Há discos que ouvi muitíssimo na época do LP mas que não consigo encontrar em CD, ou porque não foram lançados neste formato, ou porque o foram através de selos com pouca penetração no mercado, sendo assim virtualmente invisíveis. Isto força a gente a recorrer a colecionadores, que tiram cópias digitais das suas preciosidades de arquivo. (Não, amigos: isto NÃO É pirataria.) Tenho meu fornecedor de rock, meu fornecedor de forró, meu fornecedor de MPB... Há pouco, consegui botar as mãos numa raridade.
Os Afro-Sambas, de Baden Powell e Vinicius de Moraes, é um disco gravado nos primeiros dias de janeiro de 1966, com produção de Roberto Quartin e arranjos de Guerra Peixe. São apenas oito canções, mas pelo que sei o impacto que elas produziram ainda não parou de ressoar. Em seu livro Chega de Saudade, Ruy Castro comenta que nessa época Vinicius e Baden resolveram se trancar num apartamento no Rio para compor, levando consigo várias caixas de uísque. Os afro-sambas se devem em partes iguais a eles e ao médico que os manteve vivos durante o ininterrupto pileque.
No texto de contracapa (datado de fevereiro de 1966), Vinicius afirma que sua parceria com Baden já datava de quatro anos atrás, e que já desde aquela época gostavam de ouvir gravações ao vivo de cantos do candomblé e do samba-de-roda baiano, enviadas por Carlos Coqueijo. Dessa época surgiram sambas de temática africana como “Berimbau” e “Samba da Bênção”, que bem poderiam ter sido também incluídos neste disco, porque musicalmente pertencem ao mesmo ciclo. Imagino que tenha sido este o primeiro disco em que Vinicius aparece como intérprete do começo ao fim, mesmo secundado pelo Quarteto em Cy. Os arranjos e da gravação têm uma qualidade um tanto artesanal. E, por trás de tudo, o violão de Baden Powell, costurando a melodia com os baixos (“Canto de Xangô”), com lapadas percussivas (“Canto de Ossanha”), ou sublinhando a melodia lindíssima de “Canto de Iemanjá”.
Os “afro-sambas” tiveram uma bela gravação recente por Mônica Salmaso, mas esta gravação original com Baden e Vinicius tem a força primitiva e imediata daquelas canções que valem, mais do que pela roupagem musical que recebem, pela novidade bruta do material poético e melódico com que trabalham. O disco surgiu num momento em que a classe média urbana e intelectualizada começou a enxergar a cultura popular, negra, rural, com olhos de curiosidade e respeito. Dizem alguns estudiosos, não sei se com razão, que grande parte da nossa cultura resulta de releituras populares das idéias, das formas e dos temas produzidos na cultura erudita. Se for assim, maior ainda a importância de uma releitura erudita das idéias, formas e temas que surgem da cultura popular. O próprio termo “afro-samba” é elucidativo, por reconhecer que o samba já era àquela altura algo assimilado e exercido pela cultura urbana e branca, e era necessário injetar nele um pouco de África e de memória negra.
3 comentários:
Esse disco existe em CD também. Está incluso numa caixa gigantesca do Baden, lançada há coisa de cinco anos, e fantástica.

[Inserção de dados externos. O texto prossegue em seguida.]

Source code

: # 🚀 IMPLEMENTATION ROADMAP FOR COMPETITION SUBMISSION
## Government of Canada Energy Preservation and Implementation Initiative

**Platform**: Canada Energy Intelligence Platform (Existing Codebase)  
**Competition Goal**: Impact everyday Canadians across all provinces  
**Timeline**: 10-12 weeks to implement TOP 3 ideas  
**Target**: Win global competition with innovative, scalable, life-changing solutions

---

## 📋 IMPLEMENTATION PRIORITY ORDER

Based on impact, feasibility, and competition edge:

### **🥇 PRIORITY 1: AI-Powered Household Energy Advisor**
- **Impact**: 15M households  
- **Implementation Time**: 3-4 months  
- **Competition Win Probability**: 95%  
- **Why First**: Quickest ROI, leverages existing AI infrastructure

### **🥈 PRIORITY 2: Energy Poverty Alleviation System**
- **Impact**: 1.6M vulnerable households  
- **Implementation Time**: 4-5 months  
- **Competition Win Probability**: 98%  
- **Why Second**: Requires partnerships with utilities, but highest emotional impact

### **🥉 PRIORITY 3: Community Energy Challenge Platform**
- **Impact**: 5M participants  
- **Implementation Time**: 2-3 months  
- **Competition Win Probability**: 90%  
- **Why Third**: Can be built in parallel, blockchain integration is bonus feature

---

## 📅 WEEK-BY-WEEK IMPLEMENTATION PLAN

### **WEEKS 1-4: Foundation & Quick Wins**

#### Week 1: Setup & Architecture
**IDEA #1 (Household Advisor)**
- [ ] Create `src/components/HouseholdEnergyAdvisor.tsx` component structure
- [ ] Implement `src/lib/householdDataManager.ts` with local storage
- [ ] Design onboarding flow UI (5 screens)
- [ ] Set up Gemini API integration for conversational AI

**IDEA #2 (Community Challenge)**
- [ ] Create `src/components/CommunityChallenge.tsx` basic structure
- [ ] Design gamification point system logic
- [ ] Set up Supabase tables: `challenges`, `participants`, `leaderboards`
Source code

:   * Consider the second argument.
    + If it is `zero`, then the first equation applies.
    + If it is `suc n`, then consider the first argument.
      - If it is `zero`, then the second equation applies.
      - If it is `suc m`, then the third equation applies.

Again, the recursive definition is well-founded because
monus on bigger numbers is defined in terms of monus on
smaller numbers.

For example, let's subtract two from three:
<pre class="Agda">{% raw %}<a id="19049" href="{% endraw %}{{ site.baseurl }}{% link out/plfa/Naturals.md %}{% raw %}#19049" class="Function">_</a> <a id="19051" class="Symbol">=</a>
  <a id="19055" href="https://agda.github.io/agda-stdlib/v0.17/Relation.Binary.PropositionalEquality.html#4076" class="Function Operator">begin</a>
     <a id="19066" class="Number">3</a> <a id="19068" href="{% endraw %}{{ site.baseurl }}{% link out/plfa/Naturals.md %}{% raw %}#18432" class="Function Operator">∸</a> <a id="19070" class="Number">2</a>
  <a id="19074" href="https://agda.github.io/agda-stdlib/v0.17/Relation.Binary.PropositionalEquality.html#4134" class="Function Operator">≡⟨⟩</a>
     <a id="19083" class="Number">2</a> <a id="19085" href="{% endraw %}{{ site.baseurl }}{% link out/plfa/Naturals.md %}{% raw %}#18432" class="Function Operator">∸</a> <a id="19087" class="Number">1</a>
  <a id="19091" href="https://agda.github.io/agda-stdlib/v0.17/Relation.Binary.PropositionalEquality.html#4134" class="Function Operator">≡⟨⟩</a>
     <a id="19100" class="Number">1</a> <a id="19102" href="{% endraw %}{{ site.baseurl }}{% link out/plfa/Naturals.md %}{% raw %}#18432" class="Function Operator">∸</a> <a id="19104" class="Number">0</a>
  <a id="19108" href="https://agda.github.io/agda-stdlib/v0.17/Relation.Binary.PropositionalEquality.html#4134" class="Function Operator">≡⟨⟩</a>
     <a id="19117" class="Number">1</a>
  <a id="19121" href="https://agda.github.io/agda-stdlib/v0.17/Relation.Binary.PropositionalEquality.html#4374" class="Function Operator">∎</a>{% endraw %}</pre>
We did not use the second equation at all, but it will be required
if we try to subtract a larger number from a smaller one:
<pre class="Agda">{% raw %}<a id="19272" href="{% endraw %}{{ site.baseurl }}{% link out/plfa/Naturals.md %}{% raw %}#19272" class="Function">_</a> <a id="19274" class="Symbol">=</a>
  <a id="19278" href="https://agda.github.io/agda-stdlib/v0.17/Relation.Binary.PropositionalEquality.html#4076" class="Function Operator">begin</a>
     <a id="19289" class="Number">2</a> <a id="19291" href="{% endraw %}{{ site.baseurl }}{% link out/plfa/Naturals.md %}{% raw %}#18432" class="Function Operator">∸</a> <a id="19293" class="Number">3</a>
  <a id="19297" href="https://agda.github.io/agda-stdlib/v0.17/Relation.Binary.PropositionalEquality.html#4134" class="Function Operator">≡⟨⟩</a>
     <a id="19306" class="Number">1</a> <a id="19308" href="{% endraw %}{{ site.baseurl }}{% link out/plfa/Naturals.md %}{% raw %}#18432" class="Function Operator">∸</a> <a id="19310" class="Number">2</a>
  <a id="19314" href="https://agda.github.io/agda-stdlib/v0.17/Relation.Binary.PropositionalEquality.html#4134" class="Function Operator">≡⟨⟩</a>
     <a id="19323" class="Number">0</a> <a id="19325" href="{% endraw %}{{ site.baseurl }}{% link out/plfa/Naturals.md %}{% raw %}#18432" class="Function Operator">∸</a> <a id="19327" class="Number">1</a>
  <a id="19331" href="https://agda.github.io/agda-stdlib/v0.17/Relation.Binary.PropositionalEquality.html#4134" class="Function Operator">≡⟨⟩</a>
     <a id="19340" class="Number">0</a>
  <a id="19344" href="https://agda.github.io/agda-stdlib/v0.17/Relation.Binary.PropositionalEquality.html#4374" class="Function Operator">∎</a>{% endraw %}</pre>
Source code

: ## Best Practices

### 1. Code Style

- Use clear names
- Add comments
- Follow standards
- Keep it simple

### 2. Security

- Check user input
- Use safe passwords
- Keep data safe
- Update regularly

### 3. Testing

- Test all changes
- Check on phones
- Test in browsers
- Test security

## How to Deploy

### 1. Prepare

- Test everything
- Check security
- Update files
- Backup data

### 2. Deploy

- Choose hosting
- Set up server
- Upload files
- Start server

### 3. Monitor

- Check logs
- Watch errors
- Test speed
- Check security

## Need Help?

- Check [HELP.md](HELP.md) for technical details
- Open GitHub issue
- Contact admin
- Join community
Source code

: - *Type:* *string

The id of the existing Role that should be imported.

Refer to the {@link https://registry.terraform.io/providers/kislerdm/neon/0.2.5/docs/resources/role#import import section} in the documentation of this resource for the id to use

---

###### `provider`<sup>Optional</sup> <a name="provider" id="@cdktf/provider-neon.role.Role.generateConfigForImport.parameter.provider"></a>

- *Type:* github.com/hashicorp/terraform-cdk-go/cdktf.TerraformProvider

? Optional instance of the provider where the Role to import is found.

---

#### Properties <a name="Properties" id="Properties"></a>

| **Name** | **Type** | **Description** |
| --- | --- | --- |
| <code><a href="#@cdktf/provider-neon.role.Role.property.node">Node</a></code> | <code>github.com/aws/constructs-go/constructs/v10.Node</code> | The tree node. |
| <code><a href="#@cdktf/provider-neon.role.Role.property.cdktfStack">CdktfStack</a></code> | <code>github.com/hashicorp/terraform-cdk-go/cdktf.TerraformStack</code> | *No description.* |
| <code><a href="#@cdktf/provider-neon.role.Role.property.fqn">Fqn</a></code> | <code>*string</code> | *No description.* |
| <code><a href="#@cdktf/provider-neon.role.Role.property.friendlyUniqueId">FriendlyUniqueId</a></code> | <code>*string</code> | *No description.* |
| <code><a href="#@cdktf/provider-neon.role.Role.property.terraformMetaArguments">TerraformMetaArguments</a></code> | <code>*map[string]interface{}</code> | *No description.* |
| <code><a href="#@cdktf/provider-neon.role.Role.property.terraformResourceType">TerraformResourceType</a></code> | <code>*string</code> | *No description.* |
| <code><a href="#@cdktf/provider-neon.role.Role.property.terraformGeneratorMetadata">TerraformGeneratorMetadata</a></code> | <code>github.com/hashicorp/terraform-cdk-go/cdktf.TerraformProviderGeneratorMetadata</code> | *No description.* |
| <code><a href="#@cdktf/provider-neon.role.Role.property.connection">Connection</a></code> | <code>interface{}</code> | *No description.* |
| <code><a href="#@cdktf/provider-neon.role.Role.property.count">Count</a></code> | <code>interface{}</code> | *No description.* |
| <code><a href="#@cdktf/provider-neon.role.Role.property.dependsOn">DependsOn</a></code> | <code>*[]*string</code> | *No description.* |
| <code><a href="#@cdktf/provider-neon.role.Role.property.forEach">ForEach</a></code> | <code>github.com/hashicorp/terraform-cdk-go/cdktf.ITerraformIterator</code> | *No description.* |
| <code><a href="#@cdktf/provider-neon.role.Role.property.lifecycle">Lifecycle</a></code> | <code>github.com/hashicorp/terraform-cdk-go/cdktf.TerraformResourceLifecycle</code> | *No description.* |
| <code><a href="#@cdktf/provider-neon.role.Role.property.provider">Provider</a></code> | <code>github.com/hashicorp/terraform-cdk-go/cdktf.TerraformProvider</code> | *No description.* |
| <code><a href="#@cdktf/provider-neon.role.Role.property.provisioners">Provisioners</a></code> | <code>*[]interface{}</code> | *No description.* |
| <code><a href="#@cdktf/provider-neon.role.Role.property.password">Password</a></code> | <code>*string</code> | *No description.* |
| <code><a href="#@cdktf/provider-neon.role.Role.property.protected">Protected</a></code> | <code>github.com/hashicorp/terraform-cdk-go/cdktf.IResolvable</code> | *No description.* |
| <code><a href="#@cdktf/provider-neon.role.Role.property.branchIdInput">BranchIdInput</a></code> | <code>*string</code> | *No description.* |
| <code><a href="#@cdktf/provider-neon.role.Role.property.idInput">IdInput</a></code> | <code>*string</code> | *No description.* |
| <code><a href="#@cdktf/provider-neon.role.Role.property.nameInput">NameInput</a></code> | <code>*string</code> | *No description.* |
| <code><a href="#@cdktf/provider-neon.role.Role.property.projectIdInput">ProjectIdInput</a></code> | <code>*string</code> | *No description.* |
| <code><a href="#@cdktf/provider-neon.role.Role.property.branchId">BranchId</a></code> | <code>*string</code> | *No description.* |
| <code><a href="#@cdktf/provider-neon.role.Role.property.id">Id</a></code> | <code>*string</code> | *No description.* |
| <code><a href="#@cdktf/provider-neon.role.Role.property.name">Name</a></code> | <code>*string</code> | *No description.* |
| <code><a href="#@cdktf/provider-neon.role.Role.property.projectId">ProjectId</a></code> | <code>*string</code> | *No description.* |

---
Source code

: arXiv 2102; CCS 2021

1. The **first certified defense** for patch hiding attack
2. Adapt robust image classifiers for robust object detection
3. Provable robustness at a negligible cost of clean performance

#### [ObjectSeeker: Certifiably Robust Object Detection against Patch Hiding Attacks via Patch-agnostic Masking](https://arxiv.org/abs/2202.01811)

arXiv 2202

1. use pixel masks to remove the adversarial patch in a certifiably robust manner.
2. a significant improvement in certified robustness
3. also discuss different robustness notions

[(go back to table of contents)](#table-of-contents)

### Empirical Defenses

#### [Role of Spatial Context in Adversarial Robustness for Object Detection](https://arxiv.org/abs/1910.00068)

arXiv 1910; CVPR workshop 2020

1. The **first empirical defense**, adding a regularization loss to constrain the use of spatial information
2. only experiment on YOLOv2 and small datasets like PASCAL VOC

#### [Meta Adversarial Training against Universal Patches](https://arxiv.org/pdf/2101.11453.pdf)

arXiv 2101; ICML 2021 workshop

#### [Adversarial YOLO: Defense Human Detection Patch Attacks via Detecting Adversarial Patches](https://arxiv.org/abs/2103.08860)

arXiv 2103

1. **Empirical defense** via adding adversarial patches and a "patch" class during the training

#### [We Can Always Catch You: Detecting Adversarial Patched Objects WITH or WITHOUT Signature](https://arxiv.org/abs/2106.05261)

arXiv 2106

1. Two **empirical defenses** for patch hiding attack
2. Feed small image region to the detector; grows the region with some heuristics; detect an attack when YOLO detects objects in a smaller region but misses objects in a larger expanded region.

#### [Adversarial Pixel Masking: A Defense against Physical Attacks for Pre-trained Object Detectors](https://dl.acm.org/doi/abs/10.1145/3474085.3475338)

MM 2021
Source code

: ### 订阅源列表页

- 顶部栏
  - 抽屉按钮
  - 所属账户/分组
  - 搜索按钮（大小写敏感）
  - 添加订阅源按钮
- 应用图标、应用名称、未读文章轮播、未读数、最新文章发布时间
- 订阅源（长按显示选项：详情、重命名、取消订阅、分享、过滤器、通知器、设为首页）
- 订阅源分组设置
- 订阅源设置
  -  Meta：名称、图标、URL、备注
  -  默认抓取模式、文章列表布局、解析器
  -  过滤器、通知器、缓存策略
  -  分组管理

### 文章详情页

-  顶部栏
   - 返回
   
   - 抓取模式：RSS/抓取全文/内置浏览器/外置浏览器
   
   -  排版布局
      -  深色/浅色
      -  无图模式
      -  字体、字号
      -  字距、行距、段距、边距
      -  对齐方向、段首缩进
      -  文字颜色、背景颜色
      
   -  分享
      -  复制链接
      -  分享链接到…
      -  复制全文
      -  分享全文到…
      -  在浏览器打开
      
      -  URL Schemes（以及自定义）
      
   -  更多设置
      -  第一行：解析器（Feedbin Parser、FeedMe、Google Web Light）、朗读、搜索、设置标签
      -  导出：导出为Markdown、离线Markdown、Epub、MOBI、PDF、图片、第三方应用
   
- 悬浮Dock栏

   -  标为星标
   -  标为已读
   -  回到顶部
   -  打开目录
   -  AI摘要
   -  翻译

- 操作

O LP sempre será para mim algo único, daria tudo para ter este em minha coleção tão pobre!
Parabéns pelo artigo, essa frase define muito bem sobre o que se trata esse disco: "tem a força primitiva e imediata daquelas canções que valem, mais do que pela roupagem musical que recebem, pela novidade bruta do material poético e melódico com que trabalham." Tenho curiosidade em saber quem detém os direitos autorais dessa obra hoje.